RootPath = '/content/drive/My Drive/Colab Notebooks/SegNet/'

# Parameter
input_shape = (360, 480, 3)

# Start time
start_time = time.time()

# Load model and weights
print('Loading model and weights...')
model_segnet = load_model(RootPath + 'models/segnet_model.hdf5')
model_segnet.load_weights(RootPath + 'weights/segnet_weights.best.hdf5')
print('done')

# Calculate erapsed time
model_load_time = time.time()
print('Erapsed time: ', (model_load_time - start_time), '[s]')

検証用データを読み込み

次を実行

val_data = np.load(RootPath + '/data/val_data.npy').transpose((0, 2, 3, 1))  # NCHW to NHWC
val_label = np.load(RootPath + '/data/val_label.npy')
print('done')

評価

次を実行

batch_size = 12

# estimate accuracy on whole dataset using loaded weights
scores = model_segnet.evaluate(val_data, val_label, verbose=0, batch_size=batch_size)
print("%s: %.2f%%" % (model_segnet.metrics_names[1], scores[1]*100))
評価結果
accuracy: 87.45%

可視化

次を実行。
検証用データ全部にやっては大変なので、最大10個まで可視化するようにした。

import matplotlib.pyplot as plt

Sky = [128,128,128]
Building = [128,0,0]
Pole = [192,192,128]
Road_marking = [255,69,0]
Road = [128,64,128]
Pavement = [60,40,222]
Tree = [128,128,0]
SignSymbol = [192,128,128]
Fence = [64,64,128]
Car = [64,0,128]
Pedestrian = [64,64,0]
Bicyclist = [0,128,192]
Unlabelled = [0,0,0]

label_colours = np.array([Sky, Building, Pole, Road, Pavement,
                          Tree, SignSymbol, Fence, Car, Pedestrian, Bicyclist, Unlabelled])

def visualize(temp, plot=True):
    r = temp.copy()
    g = temp.copy()
    b = temp.copy()
    for l in range(0,11):
        r[temp==l]=label_colours[l,0]
        g[temp==l]=label_colours[l,1]
        b[temp==l]=label_colours[l,2]

    rgb = np.zeros((temp.shape[0], temp.shape[1], 3))
    rgb[:,:,0] = (r/255.0)#[:,:,0]
    rgb[:,:,1] = (g/255.0)#[:,:,1]
    rgb[:,:,2] = (b/255.0)#[:,:,2]
    if plot:
        plt.imshow(rgb)
    else:
        return rgb

img_size = (input_shape[0], input_shape[1])

◇ ◇ ◇

▶ **指示 A**
データセットの項目のうち、先頭から「SERVICIO Y NO PODER」を含む行まで（両端を含む）を、「行番号」と「行内容」の2列のMarkdown表に変換してもらえますか。空行は表に入れないでください。

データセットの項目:
◇ ◇ ◇

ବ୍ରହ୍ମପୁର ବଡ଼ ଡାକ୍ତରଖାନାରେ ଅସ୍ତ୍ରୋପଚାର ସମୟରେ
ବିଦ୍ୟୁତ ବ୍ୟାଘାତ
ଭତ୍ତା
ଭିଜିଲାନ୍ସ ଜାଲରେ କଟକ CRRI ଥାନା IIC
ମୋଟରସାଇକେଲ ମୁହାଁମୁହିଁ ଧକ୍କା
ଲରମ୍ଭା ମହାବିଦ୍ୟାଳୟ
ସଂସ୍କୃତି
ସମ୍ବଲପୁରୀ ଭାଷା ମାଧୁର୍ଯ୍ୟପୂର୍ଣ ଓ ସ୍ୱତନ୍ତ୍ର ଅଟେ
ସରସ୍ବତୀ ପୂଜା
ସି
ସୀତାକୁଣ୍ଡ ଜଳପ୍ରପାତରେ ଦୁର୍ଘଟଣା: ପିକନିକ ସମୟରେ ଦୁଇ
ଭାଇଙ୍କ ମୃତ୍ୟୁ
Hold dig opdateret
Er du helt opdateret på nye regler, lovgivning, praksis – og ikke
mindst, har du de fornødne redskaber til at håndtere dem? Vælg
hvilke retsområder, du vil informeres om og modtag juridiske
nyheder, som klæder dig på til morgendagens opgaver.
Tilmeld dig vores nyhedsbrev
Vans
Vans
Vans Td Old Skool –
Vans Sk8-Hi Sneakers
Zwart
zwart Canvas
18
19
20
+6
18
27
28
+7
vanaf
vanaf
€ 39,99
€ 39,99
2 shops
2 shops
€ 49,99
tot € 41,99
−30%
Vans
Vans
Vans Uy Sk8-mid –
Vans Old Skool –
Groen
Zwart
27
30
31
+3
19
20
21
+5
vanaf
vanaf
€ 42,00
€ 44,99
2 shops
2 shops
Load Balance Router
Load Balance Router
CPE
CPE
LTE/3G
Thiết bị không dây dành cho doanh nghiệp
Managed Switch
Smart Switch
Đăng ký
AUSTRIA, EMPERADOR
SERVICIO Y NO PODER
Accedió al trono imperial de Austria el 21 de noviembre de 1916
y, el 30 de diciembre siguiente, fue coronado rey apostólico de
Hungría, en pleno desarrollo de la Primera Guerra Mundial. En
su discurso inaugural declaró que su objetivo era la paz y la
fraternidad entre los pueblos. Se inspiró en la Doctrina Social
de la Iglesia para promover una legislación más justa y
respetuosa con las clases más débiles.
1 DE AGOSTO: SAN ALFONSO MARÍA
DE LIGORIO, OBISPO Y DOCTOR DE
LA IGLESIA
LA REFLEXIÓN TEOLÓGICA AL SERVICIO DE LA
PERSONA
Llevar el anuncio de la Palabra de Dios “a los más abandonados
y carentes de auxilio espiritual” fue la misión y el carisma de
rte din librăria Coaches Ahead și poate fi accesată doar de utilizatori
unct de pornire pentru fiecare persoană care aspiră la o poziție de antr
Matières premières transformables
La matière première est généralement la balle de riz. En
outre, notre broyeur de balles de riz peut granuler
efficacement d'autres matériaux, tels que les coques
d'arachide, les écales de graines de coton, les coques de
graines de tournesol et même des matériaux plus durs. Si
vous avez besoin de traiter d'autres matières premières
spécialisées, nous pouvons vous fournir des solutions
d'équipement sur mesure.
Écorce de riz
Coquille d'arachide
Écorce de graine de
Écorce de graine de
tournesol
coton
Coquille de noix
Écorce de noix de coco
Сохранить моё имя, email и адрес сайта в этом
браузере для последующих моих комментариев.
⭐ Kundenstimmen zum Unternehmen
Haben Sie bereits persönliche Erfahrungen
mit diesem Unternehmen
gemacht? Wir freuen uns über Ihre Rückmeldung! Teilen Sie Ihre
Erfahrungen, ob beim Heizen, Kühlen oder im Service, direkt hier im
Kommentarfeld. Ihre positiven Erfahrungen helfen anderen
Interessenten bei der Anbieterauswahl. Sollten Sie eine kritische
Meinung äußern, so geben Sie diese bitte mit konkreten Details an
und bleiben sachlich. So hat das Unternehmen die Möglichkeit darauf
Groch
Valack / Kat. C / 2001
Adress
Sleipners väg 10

◇ ◇ ◇

▶ **指示 B**
SegNetの検証と可視化を扱う本文を、最後の行の次から書き継いでもらえますか。

▶ **応答 A**
| 行番号 | 行内容 |
|---|---|
| 1 | ବ୍ରହ୍ମପୁର ବଡ଼ ଡାକ୍ତରଖାନାରେ ଅସ୍ତ୍ରୋପଚାର ସମୟରେ |
| 2 | ବିଦ୍ୟୁତ ବ୍ୟାଘାତ |
| 3 | ଭତ୍ତା |
| 4 | ଭିଜିଲାନ୍ସ ଜାଲରେ କଟକ CRRI ଥାନା IIC |
| 5 | ମୋଟରସାଇକେଲ ମୁହାଁମୁହିଁ ଧକ୍କା |
| 6 | ଲରମ୍ଭା ମହାବିଦ୍ୟାଳୟ |
| 7 | ସଂସ୍କୃତି |
| 8 | ସମ୍ବଲପୁରୀ ଭାଷା ମାଧୁର୍ଯ୍ୟପୂର୍ଣ ଓ ସ୍ୱତନ୍ତ୍ର ଅଟେ |
| 9 | ସରସ୍ବତୀ ପୂଜା |
| 10 | ସି |
| 11 | ସୀତାକୁଣ୍ଡ ଜଳପ୍ରପାତରେ ଦୁର୍ଘଟଣା: ପିକନିକ ସମୟରେ ଦୁଇ |
| 12 | ଭାଇଙ୍କ ମୃତ୍ୟୁ |
| 13 | Hold dig opdateret |
| 14 | Er du helt opdateret på nye regler, lovgivning, praksis – og ikke |
| 15 | mindst, har du de fornødne redskaber til at håndtere dem? Vælg |
| 16 | hvilke retsområder, du vil informeres om og modtag juridiske |
| 17 | nyheder, som klæder dig på til morgendagens opgaver. |
| 18 | Tilmeld dig vores nyhedsbrev |
| 19 | Vans |
| 20 | Vans |
| 21 | Vans Td Old Skool – |
| 22 | Vans Sk8-Hi Sneakers |
| 23 | Zwart |
| 24 | zwart Canvas |
| 25 | 18 |
| 26 | 19 |
| 27 | 20 |
| 28 | +6 |
| 29 | 18 |
| 30 | 27 |
| 31 | 28 |
| 32 | +7 |
| 33 | vanaf |
| 34 | vanaf |
| 35 | € 39,99 |
| 36 | € 39,99 |
| 37 | 2 shops |
| 38 | 2 shops |
| 39 | € 49,99 |
| 40 | tot € 41,99 |
| 41 | −30% |
| 42 | Vans |
| 43 | Vans |
| 44 | Vans Uy Sk8-mid – |
| 45 | Vans Old Skool – |
| 46 | Groen |
| 47 | Zwart |
| 48 | 27 |
| 49 | 30 |
| 50 | 31 |
| 51 | +3 |
| 52 | 19 |
| 53 | 20 |
| 54 | 21 |
| 55 | +5 |
| 56 | vanaf |
| 57 | vanaf |
| 58 | € 42,00 |
| 59 | € 44,99 |
| 60 | 2 shops |
| 61 | 2 shops |
| 62 | Load Balance Router |
| 63 | Load Balance Router |
| 64 | CPE |
| 65 | CPE |
| 66 | LTE/3G |
| 67 | Thiết bị không dây dành cho doanh nghiệp |
| 68 | Managed Switch |
| 69 | Smart Switch |
| 70 | Đăng ký |
| 71 | AUSTRIA, EMPERADOR |
| 72 | SERVICIO Y NO PODER |

▶ **応答 B**
# Start time
start_time = time.time()

# Predict
print('Predicting...')
output = model_segnet.predict(val_data)
print('done')

# Calculate erapsed time
end_time = time.time()
print('Erapsed time: ', (end_time - start_time), '[s]')
print('-----------------')

# Visualize
count = min([10, len(output)])
for i in range(count):
  pred_class = np.argmax(output[i], axis=1).reshape(img_size)
  img_ret = visualize(pred_class, False)
  plt.figure(i * 2)
  plt.imshow(val_data[i])
  plt.figure(i * 2 + 1)
  plt.imshow(img_ret)
plt.show()
可視化結果

それっぽいsegmentation結果になった

f:id:presan:20200508142426p:plain
元画像
f:id:presan:20200508142440p:plain
SegNetBasic結果

(おまけ) 自前の画像で可視化

  • SegNet/validフォルダに480x360のRGB画像をtest0~8.pngという名前で保存
  • 次を実行
    • さっきまでSegNet公開リポジトリの検証用データを読み込んでいた変数val_dataに自前の画像を読み込む
val_data = []
for i in range(9):
  # Load image
  img_path = RootPath + 'valid/test{}.png'.format(i)
  print('Loading ', img_path)
  img = cv2.imread(img_path)
  if img is None:
    print('Failed to load ', img_path)
    continue
  #img = cv2.cvtColor(img, cv2.COLOR_BGR2RGB)
  print('done')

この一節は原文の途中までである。